> **ASSIGNED TASK**:
Render every line of text in the rows below as a Markdown table with two columns, No. and Text, giving each line its own number and leaving out blank lines.

> **EXERCISE DATA**:
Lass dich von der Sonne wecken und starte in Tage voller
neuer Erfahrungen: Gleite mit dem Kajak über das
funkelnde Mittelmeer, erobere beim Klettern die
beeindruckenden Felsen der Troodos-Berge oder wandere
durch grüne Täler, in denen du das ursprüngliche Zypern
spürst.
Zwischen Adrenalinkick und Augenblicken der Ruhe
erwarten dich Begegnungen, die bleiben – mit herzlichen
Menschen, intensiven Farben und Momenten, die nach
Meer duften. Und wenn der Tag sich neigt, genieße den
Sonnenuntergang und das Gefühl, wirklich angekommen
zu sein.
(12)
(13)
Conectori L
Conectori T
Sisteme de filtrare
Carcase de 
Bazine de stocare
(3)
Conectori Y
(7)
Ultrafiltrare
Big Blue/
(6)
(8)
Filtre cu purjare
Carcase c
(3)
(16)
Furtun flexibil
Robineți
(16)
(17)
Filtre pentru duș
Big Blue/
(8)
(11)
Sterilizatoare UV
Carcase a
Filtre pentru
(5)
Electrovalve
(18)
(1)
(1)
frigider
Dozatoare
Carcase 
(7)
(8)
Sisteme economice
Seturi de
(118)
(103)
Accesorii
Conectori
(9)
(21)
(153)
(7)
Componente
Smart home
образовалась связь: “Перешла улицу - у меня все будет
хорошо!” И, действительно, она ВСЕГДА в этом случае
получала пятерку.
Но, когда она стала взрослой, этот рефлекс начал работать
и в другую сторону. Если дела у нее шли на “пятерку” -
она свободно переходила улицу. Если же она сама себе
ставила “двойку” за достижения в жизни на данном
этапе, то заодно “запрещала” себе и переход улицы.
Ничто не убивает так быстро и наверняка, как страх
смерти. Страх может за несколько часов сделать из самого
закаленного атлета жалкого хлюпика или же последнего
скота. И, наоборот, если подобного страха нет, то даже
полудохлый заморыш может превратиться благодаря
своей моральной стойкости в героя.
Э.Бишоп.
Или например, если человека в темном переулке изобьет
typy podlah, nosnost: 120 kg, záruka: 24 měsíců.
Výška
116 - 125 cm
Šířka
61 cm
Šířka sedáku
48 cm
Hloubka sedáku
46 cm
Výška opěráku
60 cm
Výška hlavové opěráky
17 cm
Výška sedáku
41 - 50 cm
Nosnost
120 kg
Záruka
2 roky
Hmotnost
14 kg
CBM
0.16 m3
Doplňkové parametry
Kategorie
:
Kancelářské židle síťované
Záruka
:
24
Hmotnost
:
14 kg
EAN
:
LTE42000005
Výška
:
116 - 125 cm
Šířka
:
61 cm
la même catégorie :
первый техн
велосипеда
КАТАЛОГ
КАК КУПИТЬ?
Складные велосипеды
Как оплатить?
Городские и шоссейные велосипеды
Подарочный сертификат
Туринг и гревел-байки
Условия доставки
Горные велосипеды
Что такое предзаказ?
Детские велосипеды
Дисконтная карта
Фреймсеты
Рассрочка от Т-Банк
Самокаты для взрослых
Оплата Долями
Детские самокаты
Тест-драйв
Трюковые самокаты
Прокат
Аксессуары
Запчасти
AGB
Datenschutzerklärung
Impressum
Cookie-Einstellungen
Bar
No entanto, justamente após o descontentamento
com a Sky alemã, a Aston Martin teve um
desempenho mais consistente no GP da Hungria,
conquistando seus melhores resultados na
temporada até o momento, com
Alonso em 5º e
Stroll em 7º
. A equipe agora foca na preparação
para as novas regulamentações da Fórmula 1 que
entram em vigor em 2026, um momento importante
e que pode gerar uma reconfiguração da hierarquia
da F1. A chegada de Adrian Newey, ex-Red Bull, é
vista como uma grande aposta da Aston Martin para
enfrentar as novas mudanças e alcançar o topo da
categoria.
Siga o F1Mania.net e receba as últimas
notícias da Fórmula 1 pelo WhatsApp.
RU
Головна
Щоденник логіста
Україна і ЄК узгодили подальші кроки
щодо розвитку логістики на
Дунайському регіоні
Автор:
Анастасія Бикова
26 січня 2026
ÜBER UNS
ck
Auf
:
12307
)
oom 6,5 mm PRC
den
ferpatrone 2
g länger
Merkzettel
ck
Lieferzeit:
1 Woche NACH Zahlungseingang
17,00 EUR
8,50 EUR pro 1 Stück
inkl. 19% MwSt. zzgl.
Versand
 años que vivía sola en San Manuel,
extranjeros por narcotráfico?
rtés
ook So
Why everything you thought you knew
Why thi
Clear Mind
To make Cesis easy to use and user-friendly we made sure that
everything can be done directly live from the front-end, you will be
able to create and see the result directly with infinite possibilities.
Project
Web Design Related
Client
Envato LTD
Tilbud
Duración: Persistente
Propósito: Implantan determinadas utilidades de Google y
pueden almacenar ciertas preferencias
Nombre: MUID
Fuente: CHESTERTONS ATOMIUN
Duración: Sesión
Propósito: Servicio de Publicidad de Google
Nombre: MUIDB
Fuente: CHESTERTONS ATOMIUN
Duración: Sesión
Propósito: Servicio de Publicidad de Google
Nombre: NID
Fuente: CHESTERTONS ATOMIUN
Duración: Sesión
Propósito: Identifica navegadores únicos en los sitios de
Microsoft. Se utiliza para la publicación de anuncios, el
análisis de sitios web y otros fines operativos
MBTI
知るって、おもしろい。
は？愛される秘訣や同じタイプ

> **SOLUTION**:
| No. | Text |
|---|---|
| 1 | Lass dich von der Sonne wecken und starte in Tage voller |
| 2 | neuer Erfahrungen: Gleite mit dem Kajak über das |
| 3 | funkelnde Mittelmeer, erobere beim Klettern die |
| 4 | beeindruckenden Felsen der Troodos-Berge oder wandere |
| 5 | durch grüne Täler, in denen du das ursprüngliche Zypern |
| 6 | spürst. |
| 7 | Zwischen Adrenalinkick und Augenblicken der Ruhe |
| 8 | erwarten dich Begegnungen, die bleiben – mit herzlichen |
| 9 | Menschen, intensiven Farben und Momenten, die nach |
| 10 | Meer duften. Und wenn der Tag sich neigt, genieße den |
| 11 | Sonnenuntergang und das Gefühl, wirklich angekommen |
| 12 | zu sein. |
| 13 | (12) |
| 14 | (13) |
| 15 | Conectori L |
| 16 | Conectori T |
| 17 | Sisteme de filtrare |
| 18 | Carcase de  |
| 19 | Bazine de stocare |
| 20 | (3) |
| 21 | Conectori Y |
| 22 | (7) |
| 23 | Ultrafiltrare |
| 24 | Big Blue/ |
| 25 | (6) |
| 26 | (8) |
| 27 | Filtre cu purjare |
| 28 | Carcase c |
| 29 | (3) |
| 30 | (16) |
| 31 | Furtun flexibil |
| 32 | Robineți |
| 33 | (16) |
| 34 | (17) |
| 35 | Filtre pentru duș |
| 36 | Big Blue/ |
| 37 | (8) |
| 38 | (11) |
| 39 | Sterilizatoare UV |
| 40 | Carcase a |
| 41 | Filtre pentru |
| 42 | (5) |
| 43 | Electrovalve |
| 44 | (18) |
| 45 | (1) |
| 46 | (1) |
| 47 | frigider |
| 48 | Dozatoare |
| 49 | Carcase  |
| 50 | (7) |
| 51 | (8) |
| 52 | Sisteme economice |
| 53 | Seturi de |
| 54 | (118) |
| 55 | (103) |
| 56 | Accesorii |
| 57 | Conectori |
| 58 | (9) |
| 59 | (21) |
| 60 | (153) |
| 61 | (7) |
| 62 | Componente |
| 63 | Smart home |
| 64 | образовалась связь: “Перешла улицу - у меня все будет |
| 65 | хорошо!” И, действительно, она ВСЕГДА в этом случае |
| 66 | получала пятерку. |
| 67 | Но, когда она стала взрослой, этот рефлекс начал работать |
| 68 | и в другую сторону. Если дела у нее шли на “пятерку” - |
| 69 | она свободно переходила улицу. Если же она сама себе |
| 70 | ставила “двойку” за достижения в жизни на данном |
| 71 | этапе, то заодно “запрещала” себе и переход улицы. |
| 72 | Ничто не убивает так быстро и наверняка, как страх |
| 73 | смерти. Страх может за несколько часов сделать из самого |
| 74 | закаленного атлета жалкого хлюпика или же последнего |
| 75 | скота. И, наоборот, если подобного страха нет, то даже |
| 76 | полудохлый заморыш может превратиться благодаря |
| 77 | своей моральной стойкости в героя. |
| 78 | Э.Бишоп. |
| 79 | Или например, если человека в темном переулке изобьет |
| 80 | typy podlah, nosnost: 120 kg, záruka: 24 měsíců. |
| 81 | Výška |
| 82 | 116 - 125 cm |
| 83 | Šířka |
| 84 | 61 cm |
| 85 | Šířka sedáku |
| 86 | 48 cm |
| 87 | Hloubka sedáku |
| 88 | 46 cm |
| 89 | Výška opěráku |
| 90 | 60 cm |
| 91 | Výška hlavové opěráky |
| 92 | 17 cm |
| 93 | Výška sedáku |
| 94 | 41 - 50 cm |
| 95 | Nosnost |
| 96 | 120 kg |
| 97 | Záruka |
| 98 | 2 roky |
| 99 | Hmotnost |
| 100 | 14 kg |
| 101 | CBM |
| 102 | 0.16 m3 |
| 103 | Doplňkové parametry |
| 104 | Kategorie |
| 105 | : |
| 106 | Kancelářské židle síťované |
| 107 | Záruka |
| 108 | : |
| 109 | 24 |
| 110 | Hmotnost |
| 111 | : |
| 112 | 14 kg |
| 113 | EAN |
| 114 | : |
| 115 | LTE42000005 |
| 116 | Výška |
| 117 | : |
| 118 | 116 - 125 cm |
| 119 | Šířka |
| 120 | : |
| 121 | 61 cm |
| 122 | la même catégorie : |
| 123 | первый техн |
| 124 | велосипеда |
| 125 | КАТАЛОГ |
| 126 | КАК КУПИТЬ? |
| 127 | Складные велосипеды |
| 128 | Как оплатить? |
| 129 | Городские и шоссейные велосипеды |
| 130 | Подарочный сертификат |
| 131 | Туринг и гревел-байки |
| 132 | Условия доставки |
| 133 | Горные велосипеды |
| 134 | Что такое предзаказ? |
| 135 | Детские велосипеды |
| 136 | Дисконтная карта |
| 137 | Фреймсеты |
| 138 | Рассрочка от Т-Банк |
| 139 | Самокаты для взрослых |
| 140 | Оплата Долями |
| 141 | Детские самокаты |
| 142 | Тест-драйв |
| 143 | Трюковые самокаты |
| 144 | Прокат |
| 145 | Аксессуары |
| 146 | Запчасти |
| 147 | AGB |
| 148 | Datenschutzerklärung |
| 149 | Impressum |
| 150 | Cookie-Einstellungen |
| 151 | Bar |
| 152 | No entanto, justamente após o descontentamento |
| 153 | com a Sky alemã, a Aston Martin teve um |
| 154 | desempenho mais consistente no GP da Hungria, |
| 155 | conquistando seus melhores resultados na |
| 156 | temporada até o momento, com |
| 157 | Alonso em 5º e |
| 158 | Stroll em 7º |
| 159 | . A equipe agora foca na preparação |
| 160 | para as novas regulamentações da Fórmula 1 que |
| 161 | entram em vigor em 2026, um momento importante |
| 162 | e que pode gerar uma reconfiguração da hierarquia |
| 163 | da F1. A chegada de Adrian Newey, ex-Red Bull, é |
| 164 | vista como uma grande aposta da Aston Martin para |
| 165 | enfrentar as novas mudanças e alcançar o topo da |
| 166 | categoria. |
| 167 | Siga o F1Mania.net e receba as últimas |
| 168 | notícias da Fórmula 1 pelo WhatsApp. |
| 169 | RU |
| 170 | Головна |
| 171 | Щоденник логіста |
| 172 | Україна і ЄК узгодили подальші кроки |
| 173 | щодо розвитку логістики на |
| 174 | Дунайському регіоні |
| 175 | Автор: |
| 176 | Анастасія Бикова |
| 177 | 26 січня 2026 |
| 178 | ÜBER UNS |
| 179 | ck |
| 180 | Auf |
| 181 | : |
| 182 | 12307 |
| 183 | ) |
| 184 | oom 6,5 mm PRC |
| 185 | den |
| 186 | ferpatrone 2 |
| 187 | g länger |
| 188 | Merkzettel |
| 189 | ck |
| 190 | Lieferzeit: |
| 191 | 1 Woche NACH Zahlungseingang |
| 192 | 17,00 EUR |
| 193 | 8,50 EUR pro 1 Stück |
| 194 | inkl. 19% MwSt. zzgl. |
| 195 | Versand |
| 196 |  años que vivía sola en San Manuel, |
| 197 | extranjeros por narcotráfico? |
| 198 | rtés |
| 199 | ook So |
| 200 | Why everything you thought you knew |
| 201 | Why thi |
| 202 | Clear Mind |
| 203 | To make Cesis easy to use and user-friendly we made sure that |
| 204 | everything can be done directly live from the front-end, you will be |
| 205 | able to create and see the result directly with infinite possibilities. |
| 206 | Project |
| 207 | Web Design Related |
| 208 | Client |
| 209 | Envato LTD |
| 210 | Tilbud |
| 211 | Duración: Persistente |
| 212 | Propósito: Implantan determinadas utilidades de Google y |
| 213 | pueden almacenar ciertas preferencias |
| 214 | Nombre: MUID |
| 215 | Fuente: CHESTERTONS ATOMIUN |
| 216 | Duración: Sesión |
| 217 | Propósito: Servicio de Publicidad de Google |
| 218 | Nombre: MUIDB |
| 219 | Fuente: CHESTERTONS ATOMIUN |
| 220 | Duración: Sesión |
| 221 | Propósito: Servicio de Publicidad de Google |
| 222 | Nombre: NID |
| 223 | Fuente: CHESTERTONS ATOMIUN |
| 224 | Duración: Sesión |
| 225 | Propósito: Identifica navegadores únicos en los sitios de |
| 226 | Microsoft. Se utiliza para la publicación de anuncios, el |
| 227 | análisis de sitios web y otros fines operativos |
| 228 | MBTI |
| 229 | 知るって、おもしろい。 |
| 230 | は？愛される秘訣や同じタイプ |